After multiple deployments with the US Army Special Forces, Joe Hudak returned home in 2011 changed by his time in Iraq, Afghanistan, and South America.

He was quickly diagnosed with post-traumatic stress disorder. He tried talk therapy and a range of medications, but they didn’t help. He attempted suicide twice in 2012. “I was fighting a war in my head,” he says. He retired in 2015 after 20 years in the Army.

Eventually, he learned about Veterans Exploring Treatment Solutions, a Texas-based organization helping service members access psychedelic treatments in countries where such drugs are legal or unregulated. In 2022, the group paid for him to fly to Mexico to be part of a study sponsored by Stanford University testing a psychoactive drug called ibogaine.

Derived from the root bark of the African iboga shrub, ibogaine has been used for centuries by the Pygmy tribes in Central Africa in spiritual and healing ceremonies. It is illegal in the US and many other places.

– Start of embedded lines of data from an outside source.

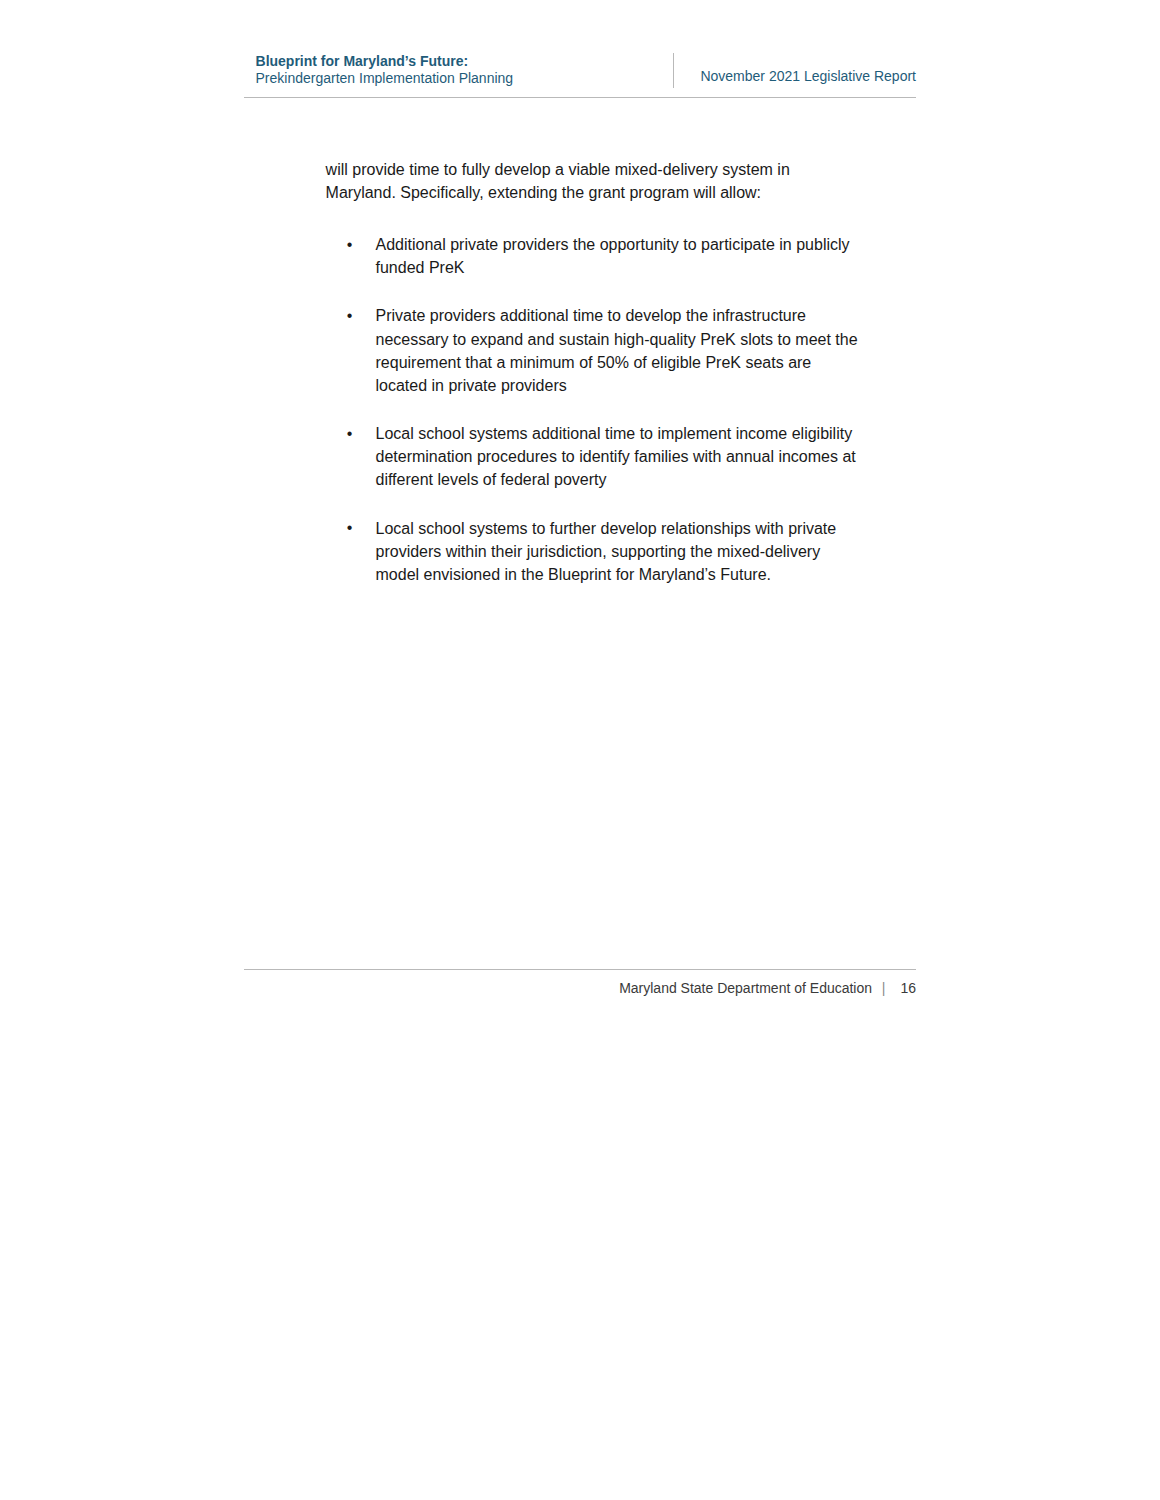Blueprint for Maryland’s Future:
Prekindergarten Implementation Planning
November 2021 Legislative Report
will provide time to fully develop a viable mixed-delivery system in Maryland. Specifically, extending the grant program will allow:
Additional private providers the opportunity to participate in publicly funded PreK
Private providers additional time to develop the infrastructure necessary to expand and sustain high-quality PreK slots to meet the requirement that a minimum of 50% of eligible PreK seats are located in private providers
Local school systems additional time to implement income eligibility determination procedures to identify families with annual incomes at different levels of federal poverty
Local school systems to further develop relationships with private providers within their jurisdiction, supporting the mixed-delivery model envisioned in the Blueprint for Maryland’s Future.
Maryland State Department of Education|16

Hudak was one of 30 special operations veterans with traumatic brain injuries and severe psychiatric symptoms who took an oral dose of the drug. After treatment with ibogaine, they experienced an average reduction of 88 percent in PTSD symptoms, 87 percent in depression symptoms, and 81 percent in anxiety symptoms. The effects lasted for at least a month, when the study period ended. The results are published today in the journal Nature Medicine.

“I had all these voices in my head that would yell at me and shame me,” Hudak says. “What ibogaine did was cut out those extraneous voices.” He suddenly had more life, more energy. He could be present for his 7-year-old son. A friend from high school remarked that Hudak seemed like his old self again.

Veterans are already at a high risk of developing psychiatric conditions because of their combat experiences, and physical trauma to the head, such as from blast explosions, can compound that risk. Antidepressants and antianxiety medications are commonly prescribed, but they don’t address the underlying brain injury.

At the beginning of the ibogaine study, 23 of the participants met the criteria for PTSD, 14 for an anxiety disorder, and 15 for alcohol use disorder. In their lifetimes, 19 participants had suicidal ideations and seven had attempted suicide. Their mental illness was so disabling that it interfered with their cognition, mobility, self-care, and daily activities. Like Hudak, they had previously tried multiple treatments. A month after taking ibogaine, the veterans’ average disability ratings improved, decreasing from 30.2 to 5.1 on the World Health Organization’s disability assessment scale. Cognition showed the greatest boost.